Saturday, February 18, 2006

California shows some gumption

...but Senator Dianne Feinstein (D-CA) doesn't (she voted for reauthorization). Murkowski (who has announced that she believes it is now a "stronger, better piece of legislation") and Stevens, of course, are not opposed to the Act. California just became the eighth state to pass a resolution urging protection of civil liberties and expressing serious reservations about the misnamed USA PATRIOT Act. Alaska was the second state: Hawaii, Idaho, Maine, Montana, Colorado, and Vermont are the others that have decided freedom from a nosy and possibly dangerous government is a good enough thing to try to protect.

Perhaps a few other states will get on this freedom bandwagon now.

2 comments:

Anonymous said...

I think you will see other states get on the bandwagon. New Hampshire comes to mind with its libertarian streak and all that's good.

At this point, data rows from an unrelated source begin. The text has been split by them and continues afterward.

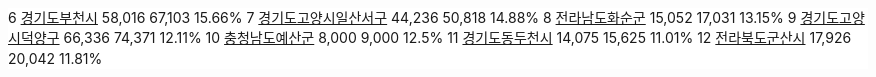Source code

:   <tr class="item">
    <td>6</td>
    <td><a href="/apt/경기도부천시">경기도부천시</a></td>
    <td>58,016</td>
    <td>67,103</td>
    <td>15.66%</td>
  </tr>

  <tr class="item">
    <td>7</td>
    <td><a href="/apt/경기도고양시일산서구">경기도고양시일산서구</a></td>
    <td>44,236</td>
    <td>50,818</td>
    <td>14.88%</td>
  </tr>

  <tr class="item">
    <td>8</td>
    <td><a href="/apt/전라남도화순군">전라남도화순군</a></td>
    <td>15,052</td>
    <td>17,031</td>
    <td>13.15%</td>
  </tr>

  <tr class="item">
    <td>9</td>
    <td><a href="/apt/경기도고양시덕양구">경기도고양시덕양구</a></td>
    <td>66,336</td>
    <td>74,371</td>
    <td>12.11%</td>
  </tr>

  <tr class="item">
    <td>10</td>
    <td><a href="/apt/충청남도예산군">충청남도예산군</a></td>
    <td>8,000</td>
    <td>9,000</td>
    <td>12.5%</td>
  </tr>

  <tr class="item">
    <td>11</td>
    <td><a href="/apt/경기도동두천시">경기도동두천시</a></td>
    <td>14,075</td>
    <td>15,625</td>
    <td>11.01%</td>
  </tr>

  <tr class="item">
    <td>12</td>
    <td><a href="/apt/전라북도군산시">전라북도군산시</a></td>
    <td>17,926</td>
    <td>20,042</td>
    <td>11.81%</td>
  </tr>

It's troubling though that individiual states have to do this. We're suppossed to be one country and now we're going to have some states more free than others? It makes one think of the 19th century when we had slave states and free states. But given what the national Republican Party is doing and the cowardly opposition of Washingtion Democrats, I suppose there is little choice.

Deirdre Helfferich said...

Opposition? what opposition? With the exception of Wisconsin Senator Russ Feingold, West Virginia's Robert Byrd, and Independent Jim Jeffords of Vermont, there is no opposition. That's been the problem all along—the Democrats are not an opposition party. They are colluding in the erosion of the protection of our rights and the Constitution.